AIM OF THE EXERCISE
Retype the entire listing below exactly as it appears, line for line.

Data drawn from a collection
/---

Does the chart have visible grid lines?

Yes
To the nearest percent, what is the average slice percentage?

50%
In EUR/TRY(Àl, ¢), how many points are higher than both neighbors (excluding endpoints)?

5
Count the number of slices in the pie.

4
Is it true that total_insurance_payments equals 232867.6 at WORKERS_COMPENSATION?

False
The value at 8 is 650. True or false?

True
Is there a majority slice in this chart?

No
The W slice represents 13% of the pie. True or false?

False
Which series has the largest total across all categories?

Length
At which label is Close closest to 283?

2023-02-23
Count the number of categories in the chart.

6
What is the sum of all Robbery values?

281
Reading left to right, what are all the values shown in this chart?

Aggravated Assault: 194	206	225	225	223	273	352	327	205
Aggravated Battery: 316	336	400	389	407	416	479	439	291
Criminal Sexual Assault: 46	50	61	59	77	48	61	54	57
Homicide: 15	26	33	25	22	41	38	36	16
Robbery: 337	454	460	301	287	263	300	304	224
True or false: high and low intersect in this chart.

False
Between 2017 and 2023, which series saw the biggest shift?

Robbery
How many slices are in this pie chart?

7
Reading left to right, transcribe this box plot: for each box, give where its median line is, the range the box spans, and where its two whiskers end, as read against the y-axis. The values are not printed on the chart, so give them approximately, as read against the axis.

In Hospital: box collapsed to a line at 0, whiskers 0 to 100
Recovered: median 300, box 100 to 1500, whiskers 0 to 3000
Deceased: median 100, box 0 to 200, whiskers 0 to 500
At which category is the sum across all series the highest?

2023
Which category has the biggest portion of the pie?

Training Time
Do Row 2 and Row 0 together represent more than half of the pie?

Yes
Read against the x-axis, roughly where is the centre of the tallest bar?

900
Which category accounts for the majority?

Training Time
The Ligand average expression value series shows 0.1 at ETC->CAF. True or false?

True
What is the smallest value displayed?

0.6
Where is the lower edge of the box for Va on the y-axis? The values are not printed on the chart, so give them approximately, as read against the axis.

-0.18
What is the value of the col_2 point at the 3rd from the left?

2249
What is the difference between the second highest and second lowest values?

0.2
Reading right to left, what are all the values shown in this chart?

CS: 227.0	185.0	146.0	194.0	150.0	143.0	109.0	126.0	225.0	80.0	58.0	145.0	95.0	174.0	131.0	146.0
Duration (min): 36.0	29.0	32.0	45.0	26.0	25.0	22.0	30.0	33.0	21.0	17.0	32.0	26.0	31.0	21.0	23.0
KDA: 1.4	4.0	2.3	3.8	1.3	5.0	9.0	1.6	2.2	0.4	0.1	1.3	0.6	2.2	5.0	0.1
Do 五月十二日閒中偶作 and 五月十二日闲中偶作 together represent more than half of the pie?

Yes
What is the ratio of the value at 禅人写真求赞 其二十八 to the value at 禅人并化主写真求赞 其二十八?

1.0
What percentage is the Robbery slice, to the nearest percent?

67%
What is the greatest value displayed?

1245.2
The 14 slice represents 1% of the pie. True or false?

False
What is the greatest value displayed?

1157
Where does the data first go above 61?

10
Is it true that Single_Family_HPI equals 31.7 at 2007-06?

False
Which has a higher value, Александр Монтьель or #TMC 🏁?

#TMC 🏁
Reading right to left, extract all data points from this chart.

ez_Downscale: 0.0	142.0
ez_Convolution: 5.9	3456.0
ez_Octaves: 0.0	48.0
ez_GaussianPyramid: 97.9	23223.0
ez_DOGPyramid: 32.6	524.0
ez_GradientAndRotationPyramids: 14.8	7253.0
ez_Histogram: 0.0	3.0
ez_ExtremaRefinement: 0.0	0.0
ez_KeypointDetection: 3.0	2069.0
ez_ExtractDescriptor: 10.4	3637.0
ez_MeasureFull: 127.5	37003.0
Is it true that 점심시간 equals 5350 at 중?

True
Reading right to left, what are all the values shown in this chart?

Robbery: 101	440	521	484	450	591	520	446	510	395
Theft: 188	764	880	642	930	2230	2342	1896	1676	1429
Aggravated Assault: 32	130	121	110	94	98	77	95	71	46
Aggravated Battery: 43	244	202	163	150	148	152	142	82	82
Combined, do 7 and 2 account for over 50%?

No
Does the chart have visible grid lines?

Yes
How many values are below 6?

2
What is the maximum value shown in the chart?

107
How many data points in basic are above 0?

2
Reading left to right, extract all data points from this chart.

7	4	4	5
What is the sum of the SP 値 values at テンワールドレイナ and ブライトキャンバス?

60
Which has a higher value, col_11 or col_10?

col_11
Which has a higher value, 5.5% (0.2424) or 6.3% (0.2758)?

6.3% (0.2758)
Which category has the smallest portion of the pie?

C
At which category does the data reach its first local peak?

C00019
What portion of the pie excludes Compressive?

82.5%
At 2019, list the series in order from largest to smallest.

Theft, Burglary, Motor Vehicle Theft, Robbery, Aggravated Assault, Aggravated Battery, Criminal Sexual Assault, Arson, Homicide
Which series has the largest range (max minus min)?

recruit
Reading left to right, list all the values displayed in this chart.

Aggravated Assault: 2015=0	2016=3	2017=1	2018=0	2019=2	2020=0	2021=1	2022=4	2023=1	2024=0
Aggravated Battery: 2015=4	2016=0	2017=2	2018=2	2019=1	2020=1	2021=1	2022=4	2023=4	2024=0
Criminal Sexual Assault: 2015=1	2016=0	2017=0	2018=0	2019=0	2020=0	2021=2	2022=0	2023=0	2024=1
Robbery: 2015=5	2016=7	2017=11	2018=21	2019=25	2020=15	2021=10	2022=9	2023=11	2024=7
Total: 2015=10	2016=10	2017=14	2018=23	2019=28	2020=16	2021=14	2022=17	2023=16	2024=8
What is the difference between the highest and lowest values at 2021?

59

\---

TASK OUTPUT
Does the chart have visible grid lines?

Yes
To the nearest percent, what is the average slice percentage?

50%
In EUR/TRY(Àl, ¢), how many points are higher than both neighbors (excluding endpoints)?

5
Count the number of slices in the pie.

4
Is it true that total_insurance_payments equals 232867.6 at WORKERS_COMPENSATION?

False
The value at 8 is 650. True or false?

True
Is there a majority slice in this chart?

No
The W slice represents 13% of the pie. True or false?

False
Which series has the largest total across all categories?

Length
At which label is Close closest to 283?

2023-02-23
Count the number of categories in the chart.

6
What is the sum of all Robbery values?

281
Reading left to right, what are all the values shown in this chart?

Aggravated Assault: 194	206	225	225	223	273	352	327	205
Aggravated Battery: 316	336	400	389	407	416	479	439	291
Criminal Sexual Assault: 46	50	61	59	77	48	61	54	57
Homicide: 15	26	33	25	22	41	38	36	16
Robbery: 337	454	460	301	287	263	300	304	224
True or false: high and low intersect in this chart.

False
Between 2017 and 2023, which series saw the biggest shift?

Robbery
How many slices are in this pie chart?

7
Reading left to right, transcribe this box plot: for each box, give where its median line is, the range the box spans, and where its two whiskers end, as read against the y-axis. The values are not printed on the chart, so give them approximately, as read against the axis.

In Hospital: box collapsed to a line at 0, whiskers 0 to 100
Recovered: median 300, box 100 to 1500, whiskers 0 to 3000
Deceased: median 100, box 0 to 200, whiskers 0 to 500
At which category is the sum across all series the highest?

2023
Which category has the biggest portion of the pie?

Training Time
Do Row 2 and Row 0 together represent more than half of the pie?

Yes
Read against the x-axis, roughly where is the centre of the tallest bar?

900
Which category accounts for the majority?

Training Time
The Ligand average expression value series shows 0.1 at ETC->CAF. True or false?

True
What is the smallest value displayed?

0.6
Where is the lower edge of the box for Va on the y-axis? The values are not printed on the chart, so give them approximately, as read against the axis.

-0.18
What is the value of the col_2 point at the 3rd from the left?

2249
What is the difference between the second highest and second lowest values?

0.2
Reading right to left, what are all the values shown in this chart?

CS: 227.0	185.0	146.0	194.0	150.0	143.0	109.0	126.0	225.0	80.0	58.0	145.0	95.0	174.0	131.0	146.0
Duration (min): 36.0	29.0	32.0	45.0	26.0	25.0	22.0	30.0	33.0	21.0	17.0	32.0	26.0	31.0	21.0	23.0
KDA: 1.4	4.0	2.3	3.8	1.3	5.0	9.0	1.6	2.2	0.4	0.1	1.3	0.6	2.2	5.0	0.1
Do 五月十二日閒中偶作 and 五月十二日闲中偶作 together represent more than half of the pie?

Yes
What is the ratio of the value at 禅人写真求赞 其二十八 to the value at 禅人并化主写真求赞 其二十八?

1.0
What percentage is the Robbery slice, to the nearest percent?

67%
What is the greatest value displayed?

1245.2
The 14 slice represents 1% of the pie. True or false?

False
What is the greatest value displayed?

1157
Where does the data first go above 61?

10
Is it true that Single_Family_HPI equals 31.7 at 2007-06?

False
Which has a higher value, Александр Монтьель or #TMC 🏁?

#TMC 🏁
Reading right to left, extract all data points from this chart.

ez_Downscale: 0.0	142.0
ez_Convolution: 5.9	3456.0
ez_Octaves: 0.0	48.0
ez_GaussianPyramid: 97.9	23223.0
ez_DOGPyramid: 32.6	524.0
ez_GradientAndRotationPyramids: 14.8	7253.0
ez_Histogram: 0.0	3.0
ez_ExtremaRefinement: 0.0	0.0
ez_KeypointDetection: 3.0	2069.0
ez_ExtractDescriptor: 10.4	3637.0
ez_MeasureFull: 127.5	37003.0
Is it true that 점심시간 equals 5350 at 중?

True
Reading right to left, what are all the values shown in this chart?

Robbery: 101	440	521	484	450	591	520	446	510	395
Theft: 188	764	880	642	930	2230	2342	1896	1676	1429
Aggravated Assault: 32	130	121	110	94	98	77	95	71	46
Aggravated Battery: 43	244	202	163	150	148	152	142	82	82
Combined, do 7 and 2 account for over 50%?

No
Does the chart have visible grid lines?

Yes
How many values are below 6?

2
What is the maximum value shown in the chart?

107
How many data points in basic are above 0?

2
Reading left to right, extract all data points from this chart.

7	4	4	5
What is the sum of the SP 値 values at テンワールドレイナ and ブライトキャンバス?

60
Which has a higher value, col_11 or col_10?

col_11
Which has a higher value, 5.5% (0.2424) or 6.3% (0.2758)?

6.3% (0.2758)
Which category has the smallest portion of the pie?

C
At which category does the data reach its first local peak?

C00019
What portion of the pie excludes Compressive?

82.5%
At 2019, list the series in order from largest to smallest.

Theft, Burglary, Motor Vehicle Theft, Robbery, Aggravated Assault, Aggravated Battery, Criminal Sexual Assault, Arson, Homicide
Which series has the largest range (max minus min)?

recruit
Reading left to right, list all the values displayed in this chart.

Aggravated Assault: 2015=0	2016=3	2017=1	2018=0	2019=2	2020=0	2021=1	2022=4	2023=1	2024=0
Aggravated Battery: 2015=4	2016=0	2017=2	2018=2	2019=1	2020=1	2021=1	2022=4	2023=4	2024=0
Criminal Sexual Assault: 2015=1	2016=0	2017=0	2018=0	2019=0	2020=0	2021=2	2022=0	2023=0	2024=1
Robbery: 2015=5	2016=7	2017=11	2018=21	2019=25	2020=15	2021=10	2022=9	2023=11	2024=7
Total: 2015=10	2016=10	2017=14	2018=23	2019=28	2020=16	2021=14	2022=17	2023=16	2024=8
What is the difference between the highest and lowest values at 2021?

59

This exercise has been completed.